Мосх дул в раковину с такой же силой, с какой он обычно дул в свою флейту, и властный зов океана, вобравший в себя шум набегающего на берег прибоя, шорох пенящейся волны и печальные стоны утонувших моряков, разносился над всей страной. Кентавры бросали свои инструменты, вылезали из ванн и в сопровождении поросят направлялись следом за нами к театру, расположенному в самом центре города. Это была круглая открытая арена, окруженная горящими факелами, вверх от которой поднимались двенадцать каменных рядов. Именно здесь кентавры разыгрывали свои драмы в честь Великой Матери, которую они называли Пшеничной Богиней, и ее сына, Божественного Младенца, и здесь звучали их голоса, распевающие дифирамбы.[17]
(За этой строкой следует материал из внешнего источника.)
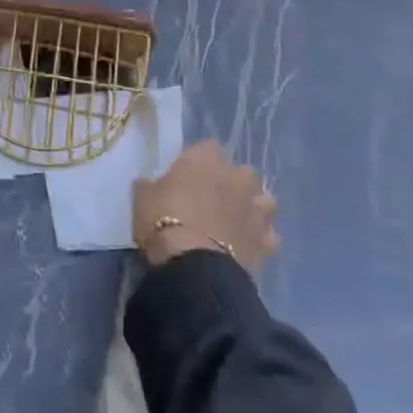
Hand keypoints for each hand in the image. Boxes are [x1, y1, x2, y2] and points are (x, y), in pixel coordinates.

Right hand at [132, 141, 278, 273]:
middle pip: (244, 172)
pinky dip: (261, 240)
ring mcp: (255, 210)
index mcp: (205, 159)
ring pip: (266, 201)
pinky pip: (270, 236)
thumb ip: (150, 185)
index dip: (200, 161)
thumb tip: (149, 184)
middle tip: (216, 198)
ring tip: (238, 221)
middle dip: (234, 182)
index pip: (209, 147)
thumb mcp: (142, 197)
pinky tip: (247, 247)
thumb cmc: (163, 220)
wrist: (193, 265)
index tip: (189, 175)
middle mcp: (236, 178)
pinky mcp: (266, 241)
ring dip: (254, 208)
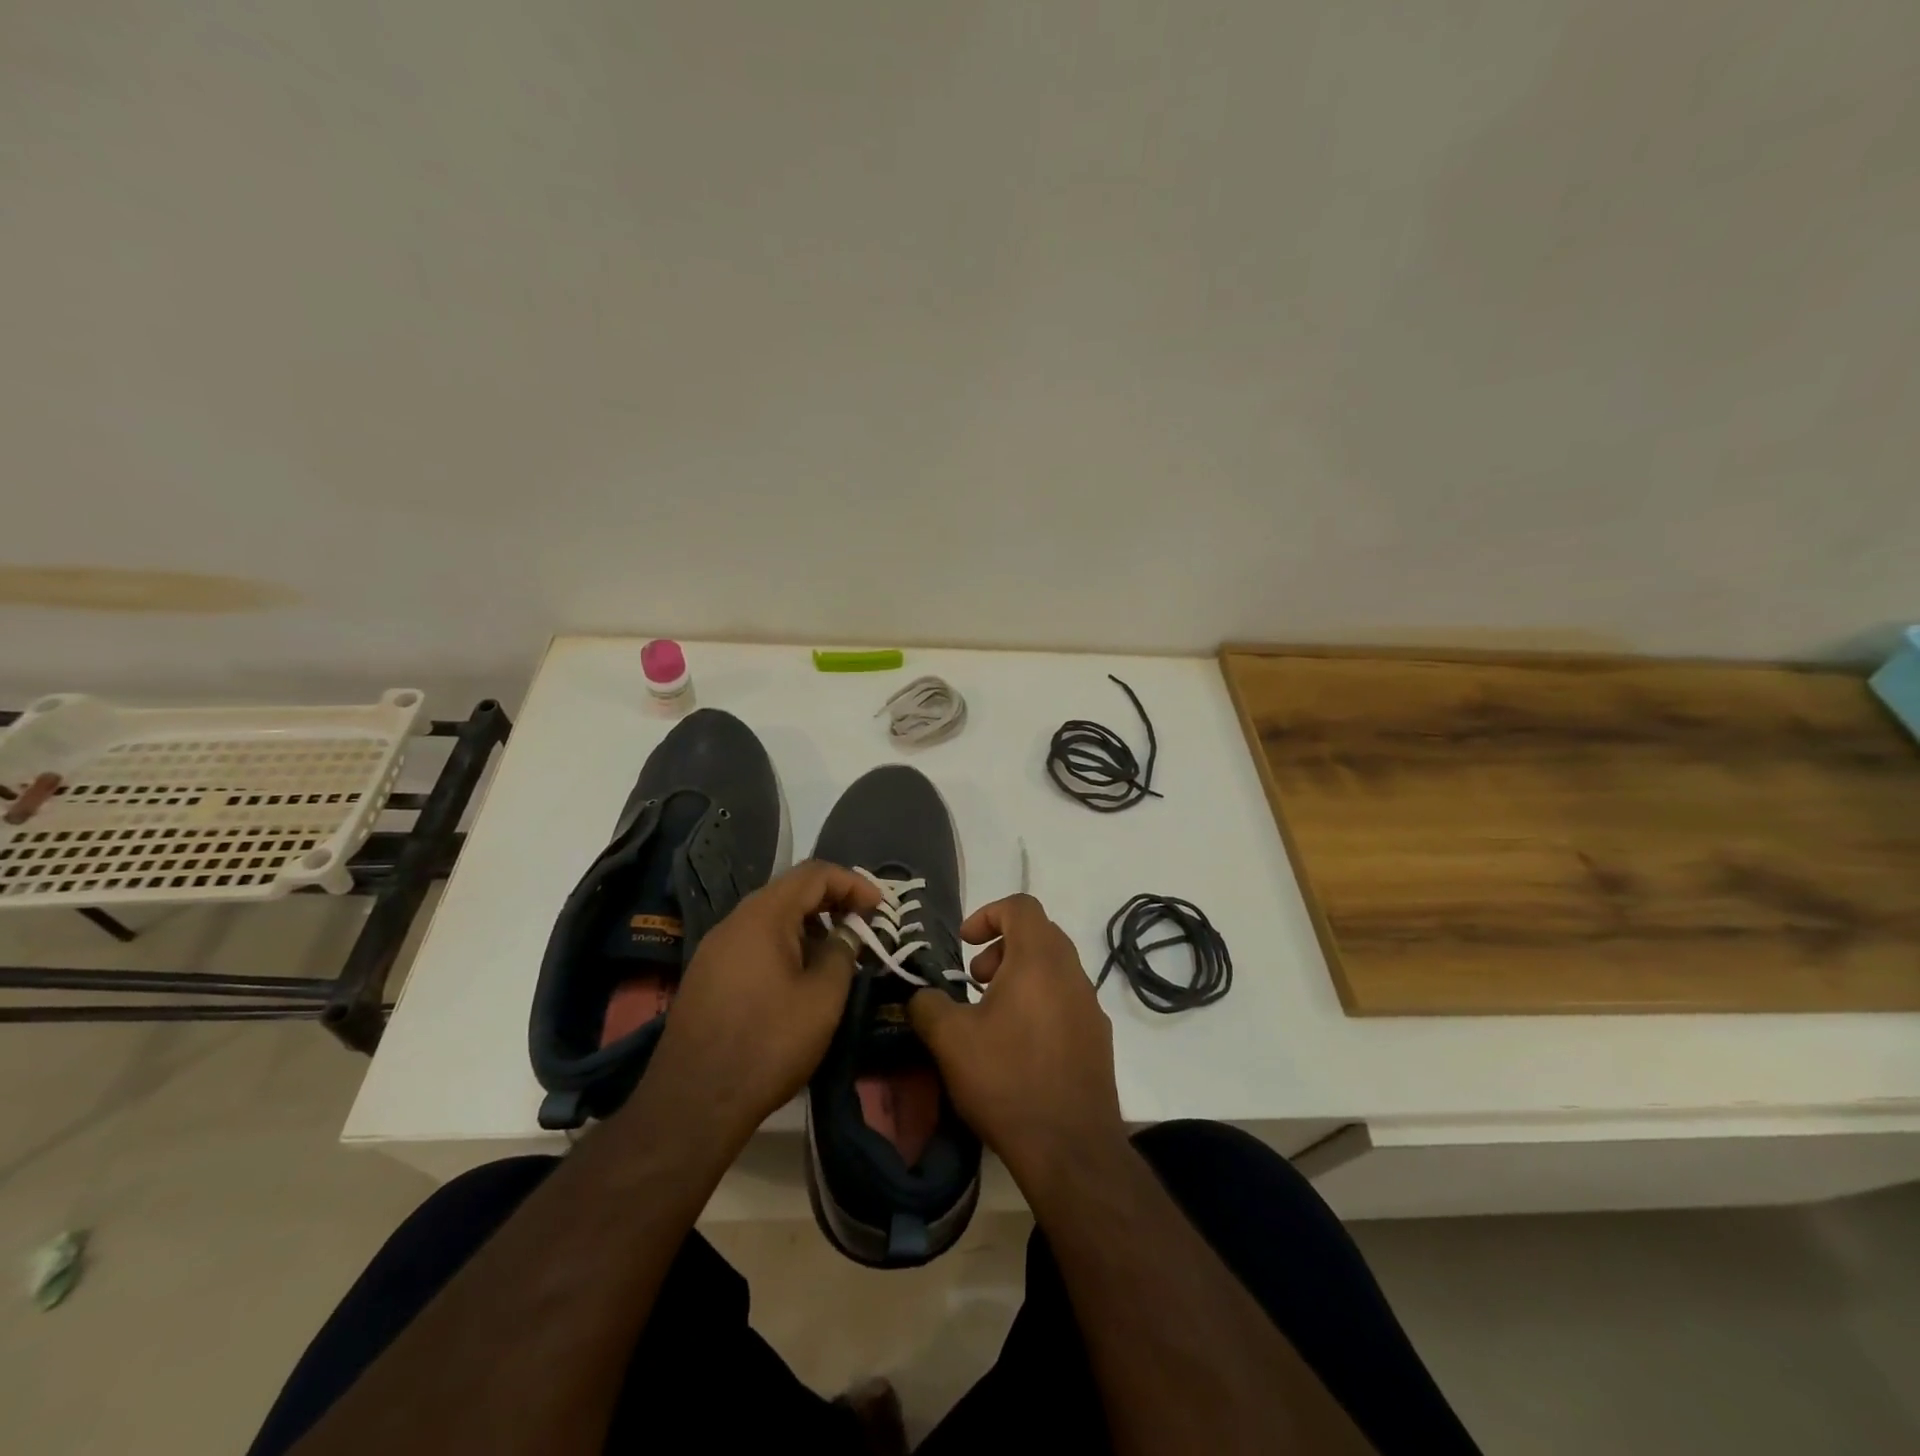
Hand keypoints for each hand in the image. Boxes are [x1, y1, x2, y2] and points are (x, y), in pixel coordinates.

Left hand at [639, 860, 880, 1151]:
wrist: (693, 1102)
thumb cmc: (768, 1043)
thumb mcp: (822, 997)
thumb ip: (842, 952)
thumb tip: (847, 932)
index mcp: (763, 916)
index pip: (813, 873)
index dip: (852, 882)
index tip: (879, 907)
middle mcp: (734, 921)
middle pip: (789, 890)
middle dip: (831, 901)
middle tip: (862, 924)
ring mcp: (714, 949)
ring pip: (770, 918)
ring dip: (808, 925)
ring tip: (836, 952)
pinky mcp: (706, 976)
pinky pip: (752, 942)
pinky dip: (784, 944)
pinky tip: (799, 977)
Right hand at [908, 893, 1125, 1186]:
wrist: (1071, 1148)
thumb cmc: (1007, 1080)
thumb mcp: (950, 1040)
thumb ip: (927, 1004)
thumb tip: (922, 995)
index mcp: (1039, 959)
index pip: (1021, 906)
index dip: (987, 913)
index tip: (964, 944)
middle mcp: (1072, 972)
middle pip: (1039, 933)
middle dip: (1002, 947)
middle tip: (975, 981)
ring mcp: (1091, 1005)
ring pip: (1054, 967)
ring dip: (1021, 975)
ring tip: (992, 1014)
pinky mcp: (1098, 1037)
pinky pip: (1067, 999)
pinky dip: (1040, 1001)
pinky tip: (1019, 1045)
За кентаврами пришли другие звери: вылезшие из нор паниски, рассерженные тем, что их потревожили раньше, чем они успели украсть себе что-нибудь на ужин; медведицы Артемиды, уже заснувшие было в своих полых бревнах и теперь трущие спросонья глаза и расчесывающие на ходу шерсть черепаховыми гребнями; высокие и стройные, как их деревья, дриады, источающие аромат коры и нежных весенних бутонов. И, конечно, трии, будто не ведающие ничего о предательстве Эмбер. Прилетело три роя: трутни, перебрасывающиеся шуточками и по-женски подергивающие крыльями; мрачные, неулыбчивые и тяжелые, будто закованные в доспехи работницы и, наконец, три королевы (четвертая, Эмбер, не явилась), чьи величавые движения несколько сковывали массивные, непрестанно звенящие золотые браслеты. Хирон, повелитель кентавров, спустился вниз по рядам и вышел на арену. Стоило ему только поднять свою благородную голову, как вокруг воцарилась полная тишина. Сразу стало слышно блеяние овец, доносившееся из загонов для скота, и, совсем рядом, непрекращающийся визг поросят, которых хозяева пытались успокоить ударами хвостов.